Action à mener 1: Relevez, s'il vous plaît, tous les espaces de l'événement dont le texte sur l'Eurovision évoque l'accessibilité aux personnes à mobilité réduite.
Action à mener 2: Recopiez mot pour mot le passage du texte sur l'Eurovision commençant à «Tiens, la Polonaise, Monika» et se terminant à «accueillir les personnes à mobilité réduite.».

━━ Texte ━━

Bon, on ne va pas se voiler la face. Au regard du peu d’intérêt que suscitent les demi-finales de l’Eurovision en France, et en partant du principe que la seconde manche de ce soir, pourtant très sympa, n’est pas programmée de par chez nous, on va aller droit au but: à moins d’un cataclysme, Måns Zelmerlöw, le Suédois archi-favori avec sa chanson Heroes, devrait se qualifier sans peine pour l’émission de samedi. Un ultime round qu’il devrait – aller, on ose, «spoiler alert» – remporter. Neuf autres nations, sur les 17 à concourir ce soir, vont l’escorter. Il devrait ainsi être accompagné en finale, selon notre boule de cristal, de la Lithuanie, de Malte, de la Norvège, de l’Azerbaïdjan, de l’Islande, de la Slovénie, de la Suisse, d’Israël et de la Pologne.

Tiens, la Polonaise, Monika Kuszyńska, justement. Il n’échappera à personne – ou en tout cas pas à celles et ceux qui suivront le programme ce soir, soit sur internet (france2.fr) soit sur CanalSat (EinsFestival, canal 433) – que l’interprète se déplace en fauteuil roulant. Elle a été victime d’un accident de voiture en 2006, qui l’a laissée partiellement paralysée. Le hic, c’est que la structure qui a été construite spécialement pour recevoir les artistes après leur performance (la fameuse «green room») n’a pas du tout été pensée pour accueillir les personnes à mobilité réduite.

La chanteuse en a fait l’expérience lors de la répétition générale d’hier soir, comptant pour le vote des jurys professionnels. Dans le cadre de cette émission, une simulation des résultats se fait en fin de show. À ce moment-là, les trois animatrices appellent sur scène les 10 candidat.es sélectionné.e.s qui accèderont à la finale du samedi. Le temps que la Polonaise soit appelée dans le cadre de cet exercice et qu’elle rejoigne les autres «faux» finalistes, le générique de fin avait déjà entamé ses dernières notes. Bref, si Monika devait se qualifier ce soir, elle ne pourrait donc pas profiter pleinement de ce «moment de gloire» comme ses concurrent.e.s. N’allez toutefois pas croire que l’événement est totalement inaccessible pour les personnes à mobilité réduite. Le public venant assister au show ne rencontre pas de problèmes d’accès à la salle de spectacle, et la salle de presse est également pensée pour elles.

━━━
━━ Données sources ━━

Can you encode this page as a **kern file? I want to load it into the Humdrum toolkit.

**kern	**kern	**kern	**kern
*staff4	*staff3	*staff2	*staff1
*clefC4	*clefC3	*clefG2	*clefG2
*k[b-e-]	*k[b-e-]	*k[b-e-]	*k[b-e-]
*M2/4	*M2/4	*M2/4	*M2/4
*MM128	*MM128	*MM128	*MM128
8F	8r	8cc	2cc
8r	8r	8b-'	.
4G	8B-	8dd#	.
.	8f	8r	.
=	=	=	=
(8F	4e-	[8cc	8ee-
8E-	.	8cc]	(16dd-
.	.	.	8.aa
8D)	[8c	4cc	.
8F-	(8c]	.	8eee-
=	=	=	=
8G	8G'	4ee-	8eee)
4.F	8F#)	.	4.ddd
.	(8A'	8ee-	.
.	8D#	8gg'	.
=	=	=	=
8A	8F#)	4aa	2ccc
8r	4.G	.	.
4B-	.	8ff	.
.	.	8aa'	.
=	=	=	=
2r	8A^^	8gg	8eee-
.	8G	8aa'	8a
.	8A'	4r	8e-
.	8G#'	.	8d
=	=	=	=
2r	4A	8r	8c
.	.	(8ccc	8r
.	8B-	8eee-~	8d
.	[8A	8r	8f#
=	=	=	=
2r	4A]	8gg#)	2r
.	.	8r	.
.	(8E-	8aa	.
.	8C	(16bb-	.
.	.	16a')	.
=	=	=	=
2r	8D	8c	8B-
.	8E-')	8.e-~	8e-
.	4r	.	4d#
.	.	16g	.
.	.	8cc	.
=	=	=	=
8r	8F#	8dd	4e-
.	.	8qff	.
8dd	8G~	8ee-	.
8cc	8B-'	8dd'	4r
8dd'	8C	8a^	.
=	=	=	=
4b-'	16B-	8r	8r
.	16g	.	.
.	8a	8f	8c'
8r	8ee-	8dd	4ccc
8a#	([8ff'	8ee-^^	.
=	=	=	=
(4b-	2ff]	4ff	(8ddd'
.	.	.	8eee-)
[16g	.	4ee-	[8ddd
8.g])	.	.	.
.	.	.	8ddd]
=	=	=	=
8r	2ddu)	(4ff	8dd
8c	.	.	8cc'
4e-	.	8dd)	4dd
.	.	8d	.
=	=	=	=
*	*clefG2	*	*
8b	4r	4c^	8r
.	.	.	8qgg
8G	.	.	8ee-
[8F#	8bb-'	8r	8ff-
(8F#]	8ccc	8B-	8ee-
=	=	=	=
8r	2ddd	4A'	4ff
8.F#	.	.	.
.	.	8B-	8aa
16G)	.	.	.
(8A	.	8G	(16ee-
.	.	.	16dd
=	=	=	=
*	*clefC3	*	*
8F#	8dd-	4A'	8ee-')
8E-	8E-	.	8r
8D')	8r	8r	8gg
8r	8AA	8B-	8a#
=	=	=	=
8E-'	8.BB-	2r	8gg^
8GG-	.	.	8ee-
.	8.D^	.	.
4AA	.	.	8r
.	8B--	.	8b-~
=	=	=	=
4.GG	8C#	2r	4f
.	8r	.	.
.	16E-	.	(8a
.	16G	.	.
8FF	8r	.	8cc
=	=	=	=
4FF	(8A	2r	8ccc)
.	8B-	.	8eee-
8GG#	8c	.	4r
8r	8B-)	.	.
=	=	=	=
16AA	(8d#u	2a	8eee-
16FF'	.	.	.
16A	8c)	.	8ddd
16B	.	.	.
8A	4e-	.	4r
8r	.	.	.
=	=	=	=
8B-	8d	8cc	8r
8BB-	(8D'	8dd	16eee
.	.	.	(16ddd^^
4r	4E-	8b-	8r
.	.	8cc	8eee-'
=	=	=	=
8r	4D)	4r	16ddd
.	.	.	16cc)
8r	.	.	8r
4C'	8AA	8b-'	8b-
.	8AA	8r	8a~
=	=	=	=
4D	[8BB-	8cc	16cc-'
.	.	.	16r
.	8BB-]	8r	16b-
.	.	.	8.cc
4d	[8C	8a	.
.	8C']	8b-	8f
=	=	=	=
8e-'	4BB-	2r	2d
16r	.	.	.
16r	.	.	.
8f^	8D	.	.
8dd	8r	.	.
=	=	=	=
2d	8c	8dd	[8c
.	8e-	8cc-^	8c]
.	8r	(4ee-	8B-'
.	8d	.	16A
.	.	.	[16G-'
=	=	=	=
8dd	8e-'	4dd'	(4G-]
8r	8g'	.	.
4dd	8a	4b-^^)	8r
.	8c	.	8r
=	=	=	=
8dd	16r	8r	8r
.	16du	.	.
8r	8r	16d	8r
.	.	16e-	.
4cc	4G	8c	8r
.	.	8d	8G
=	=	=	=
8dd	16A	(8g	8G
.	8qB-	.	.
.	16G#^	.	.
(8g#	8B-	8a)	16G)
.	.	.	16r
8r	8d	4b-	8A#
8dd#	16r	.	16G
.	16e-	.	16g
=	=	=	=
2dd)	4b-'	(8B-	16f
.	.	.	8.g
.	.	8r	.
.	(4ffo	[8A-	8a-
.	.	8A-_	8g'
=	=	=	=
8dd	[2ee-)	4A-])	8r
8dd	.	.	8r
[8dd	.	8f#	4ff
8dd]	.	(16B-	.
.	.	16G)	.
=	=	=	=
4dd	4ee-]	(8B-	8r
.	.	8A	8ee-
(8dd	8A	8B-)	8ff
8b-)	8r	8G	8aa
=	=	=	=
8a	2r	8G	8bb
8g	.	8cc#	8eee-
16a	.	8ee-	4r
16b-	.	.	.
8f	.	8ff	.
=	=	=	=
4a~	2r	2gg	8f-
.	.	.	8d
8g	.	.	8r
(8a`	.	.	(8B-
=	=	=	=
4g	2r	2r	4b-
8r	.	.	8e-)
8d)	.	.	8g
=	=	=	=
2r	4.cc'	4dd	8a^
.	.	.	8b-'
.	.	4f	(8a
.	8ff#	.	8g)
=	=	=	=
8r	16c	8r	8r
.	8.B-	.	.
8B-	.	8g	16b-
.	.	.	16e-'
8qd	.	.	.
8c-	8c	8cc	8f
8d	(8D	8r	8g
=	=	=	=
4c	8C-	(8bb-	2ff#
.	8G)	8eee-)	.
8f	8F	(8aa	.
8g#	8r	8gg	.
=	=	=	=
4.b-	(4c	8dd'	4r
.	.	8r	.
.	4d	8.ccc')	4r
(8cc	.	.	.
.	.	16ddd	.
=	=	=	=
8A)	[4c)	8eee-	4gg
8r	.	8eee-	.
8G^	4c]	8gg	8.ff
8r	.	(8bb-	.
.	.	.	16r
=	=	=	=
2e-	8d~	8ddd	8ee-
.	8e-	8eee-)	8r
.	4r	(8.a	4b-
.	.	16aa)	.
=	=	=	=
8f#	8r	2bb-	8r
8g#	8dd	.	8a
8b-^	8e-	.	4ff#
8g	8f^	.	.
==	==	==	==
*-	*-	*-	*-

━━━

Votre solution 1:
- la «green room»
- la salle de spectacle
- la salle de presse

Votre solution 2:
Tiens, la Polonaise, Monika Kuszyńska, justement. Il n’échappera à personne – ou en tout cas pas à celles et ceux qui suivront le programme ce soir, soit sur internet (france2.fr) soit sur CanalSat (EinsFestival, canal 433) – que l’interprète se déplace en fauteuil roulant. Elle a été victime d’un accident de voiture en 2006, qui l’a laissée partiellement paralysée. Le hic, c’est que la structure qui a été construite spécialement pour recevoir les artistes après leur performance (la fameuse «green room») n’a pas du tout été pensée pour accueillir les personnes à mobilité réduite.